IDK if inertia was the right choice, and I don't really understand the whole UA thing, but if the stars are moving with the earth, how can we set up a camera to track their movements through the sky? How would constellations work, noting that we can't see them all all the time? What happens when they go to they other side of the earth, which I'm assuming means they would go UNDER the UA?
I mean, correct me if I'm wrong, but can SOMEONE explain the UA to me? And don't reference me to a website, I want a person to tell me something.
But try this with a helium filled balloon, okay? get in your car and have it tied to a seat or something, so it's ALMOST hitting the top of the car. Now, go forward. The balloon will stay in a fixed place compared to the car, until the ribbon is taut.

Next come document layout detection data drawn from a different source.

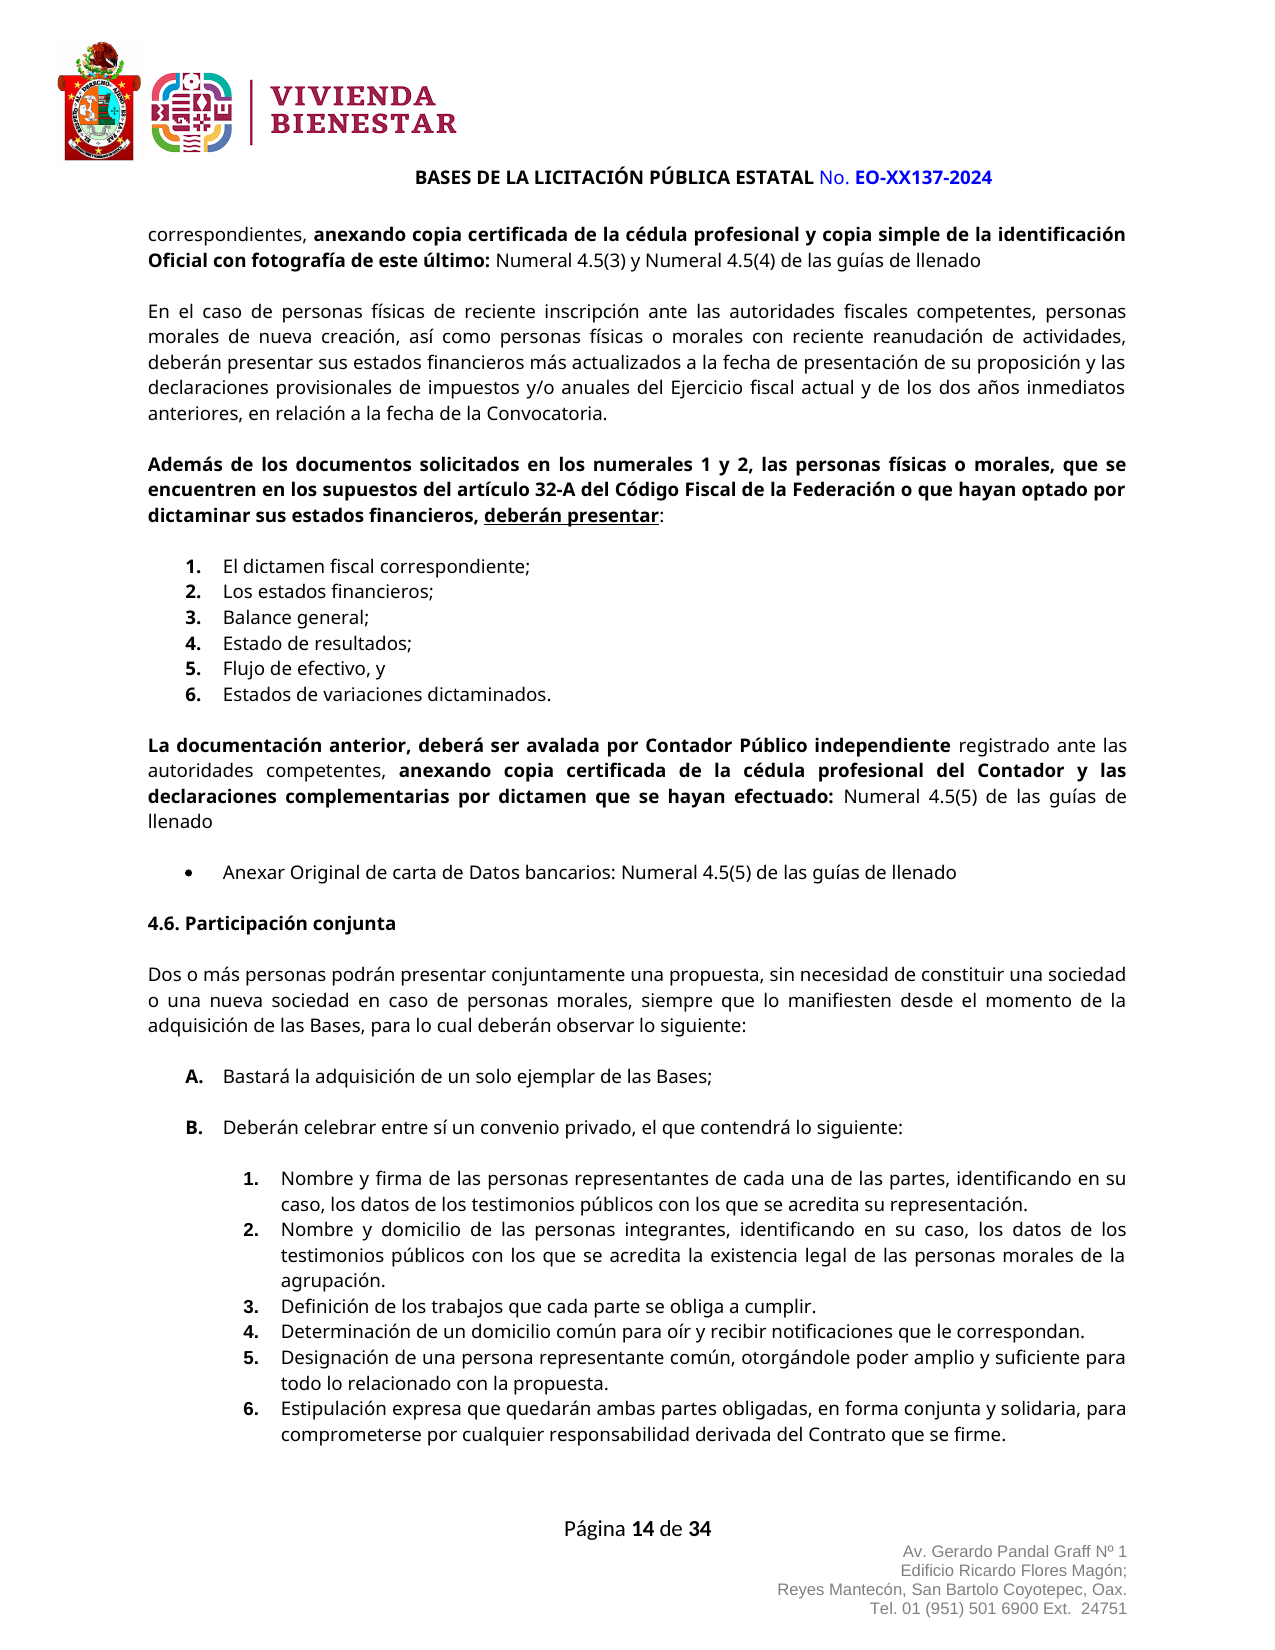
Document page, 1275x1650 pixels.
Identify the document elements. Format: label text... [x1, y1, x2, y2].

text En el caso de personas físicas de reciente inscripción ante las autoridades fiscales competentes, personas morales de nueva creación, así como personas físicas o morales con reciente reanudación de actividades, deberán presentar sus estados financieros más actualizados a la fecha de presentación de su proposición y las declaraciones provisionales de impuestos y/o anuales del Ejercicio fiscal actual y de los dos años inmediatos anteriores, en relación a la fecha de la Convocatoria. [148, 298, 1127, 426]
list Estados de variaciones dictaminados. [185, 681, 1127, 706]
picture [55, 41, 143, 163]
picture [147, 64, 473, 161]
list Determinación de un domicilio común para oír y recibir notificaciones que le correspondan. [243, 1319, 1127, 1344]
list Definición de los trabajos que cada parte se obliga a cumplir. [243, 1293, 1127, 1319]
list El dictamen fiscal correspondiente; [185, 553, 1127, 579]
list Los estados financieros; [185, 579, 1127, 604]
list Deberán celebrar entre sí un convenio privado, el que contendrá lo siguiente: [185, 1115, 1127, 1140]
list Estado de resultados; [185, 630, 1127, 655]
list Flujo de efectivo, y [185, 655, 1127, 681]
text 4.6. Participación conjunta [148, 911, 1127, 936]
list Bastará la adquisición de un solo ejemplar de las Bases; [185, 1064, 1127, 1089]
list Nombre y domicilio de las personas integrantes, identificando en su caso, los datos de los testimonios públicos con los que se acredita la existencia legal de las personas morales de la agrupación. [243, 1217, 1127, 1293]
text Los documentos mencionados deberán estar firmados por el representante legal de la empresa y auditados por contador público independiente en hoja membretada y que cuente con registro ante las autoridades correspondientes, anexando copia certificada de la cédula profesional y copia simple de la identificación Oficial con fotografía de este último: Numeral 4.5(3) y Numeral 4.5(4) de las guías de llenado [148, 221, 1127, 272]
list Balance general; [185, 604, 1127, 630]
list Designación de una persona representante común, otorgándole poder amplio y suficiente para todo lo relacionado con la propuesta. [243, 1344, 1127, 1395]
list Nombre y firma de las personas representantes de cada una de las partes, identificando en su caso, los datos de los testimonios públicos con los que se acredita su representación. [243, 1166, 1127, 1217]
text La documentación anterior, deberá ser avalada por Contador Público independiente registrado ante las autoridades competentes, anexando copia certificada de la cédula profesional del Contador y las declaraciones complementarias por dictamen que se hayan efectuado: Numeral 4.5(5) de las guías de llenado [148, 732, 1127, 834]
list Estipulación expresa que quedarán ambas partes obligadas, en forma conjunta y solidaria, para comprometerse por cualquier responsabilidad derivada del Contrato que se firme. [243, 1395, 1127, 1446]
text Además de los documentos solicitados en los numerales 1 y 2, las personas físicas o morales, que se encuentren en los supuestos del artículo 32-A del Código Fiscal de la Federación o que hayan optado por dictaminar sus estados financieros, deberán presentar: [148, 451, 1127, 528]
text Dos o más personas podrán presentar conjuntamente una propuesta, sin necesidad de constituir una sociedad o una nueva sociedad en caso de personas morales, siempre que lo manifiesten desde el momento de la adquisición de las Bases, para lo cual deberán observar lo siguiente: [148, 962, 1127, 1038]
list Anexar Original de carta de Datos bancarios: Numeral 4.5(5) de las guías de llenado [185, 859, 1127, 885]
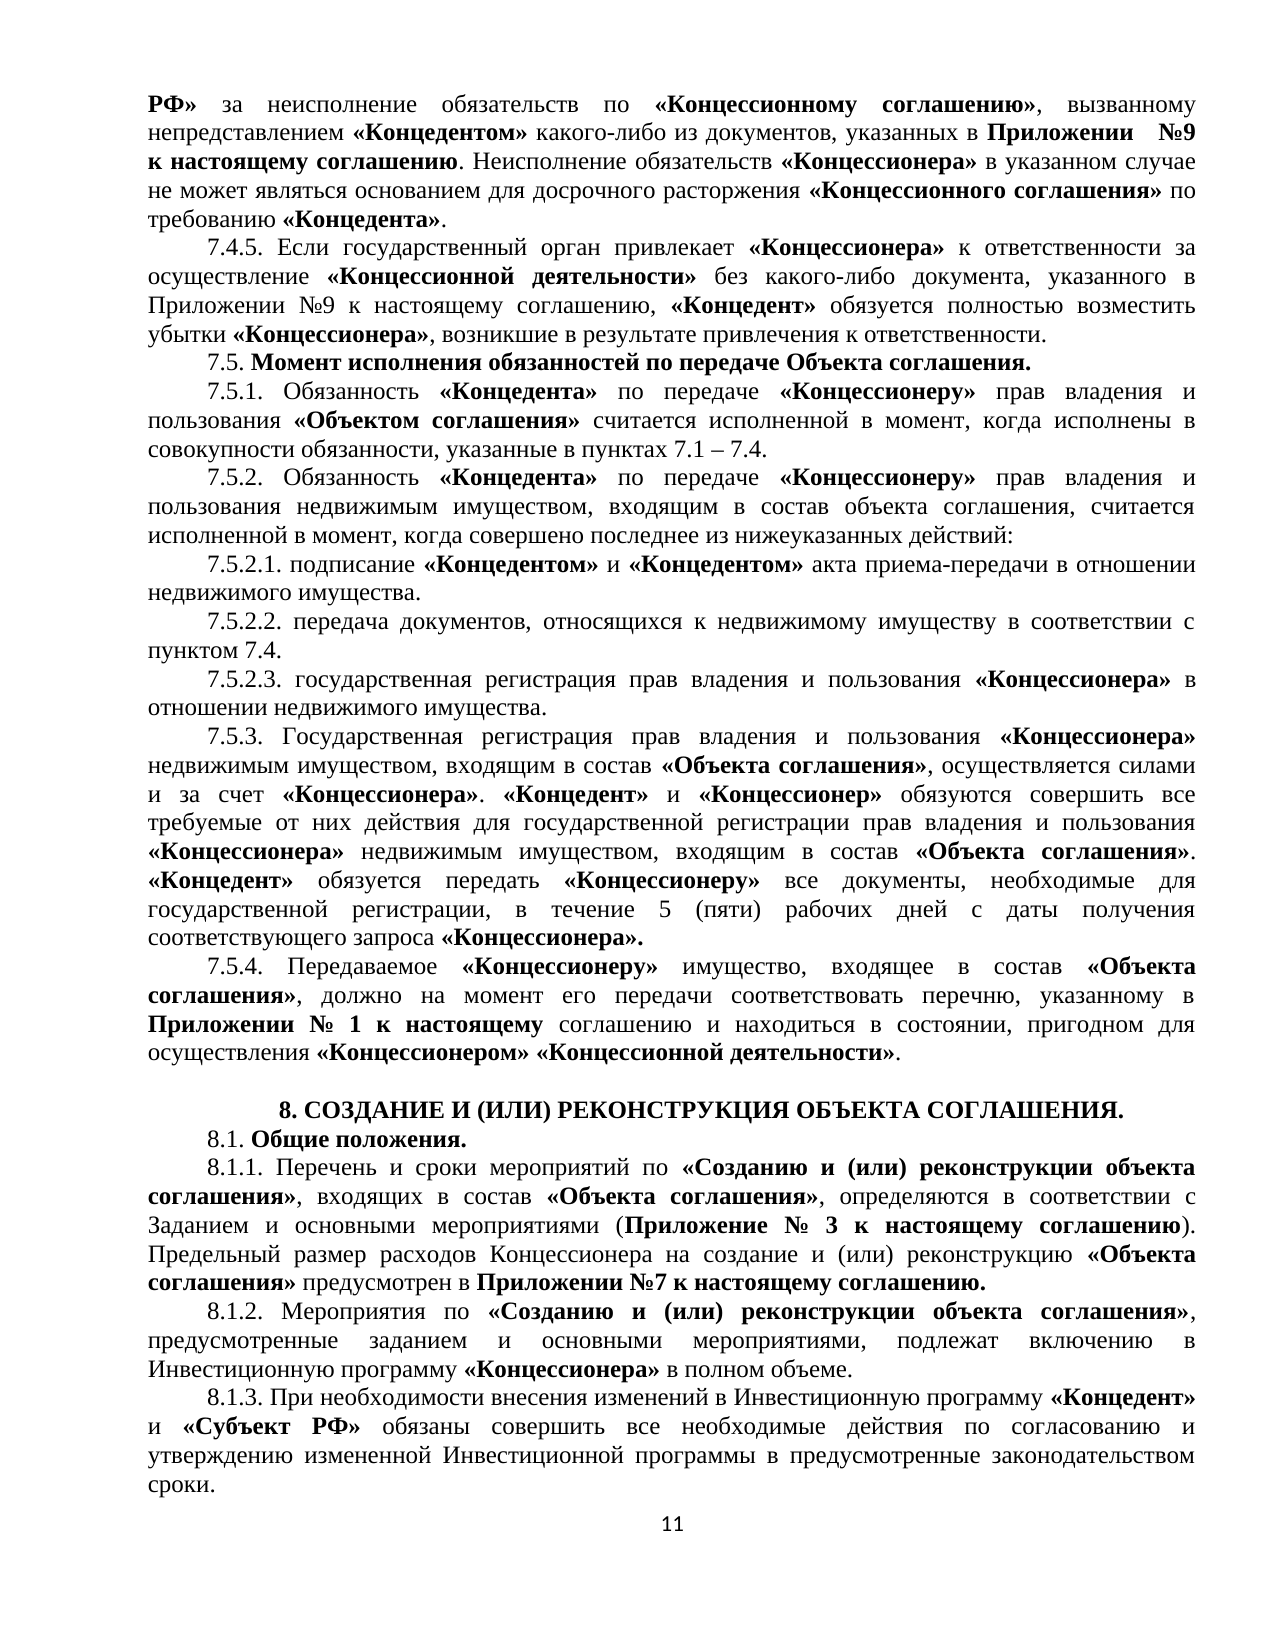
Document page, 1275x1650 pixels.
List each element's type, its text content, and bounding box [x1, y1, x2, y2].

text 8.1.2. Мероприятия по «Созданию и (или) реконструкции объекта соглашения», предусмотренные заданием и основными мероприятиями, подлежат включению в Инвестиционную программу «Концессионера» в полном объеме. [148, 1296, 1196, 1382]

Also, you say that the UA affects everything, not just the earth. So if EVERYTHING is accelerating upwards, what's stopping the atmosphere (atmoplane for FE?) from falling off? Instead of what would happen with downward accelration (air forced to northpole) it'd do the opposite (air forced south, to the edge) and what would stop it? An ice wall only a few hundred miles tall?
I'm not going to get into what sort of device could force EVERYTHING UPWARDS, and instead comment that gravity isn't meant to be magic, and HORIZONTAL gravity between particles has been observed. (Waits to be asked for a link, when it could be googled.) As a second year physics student, you should've seen reports on this.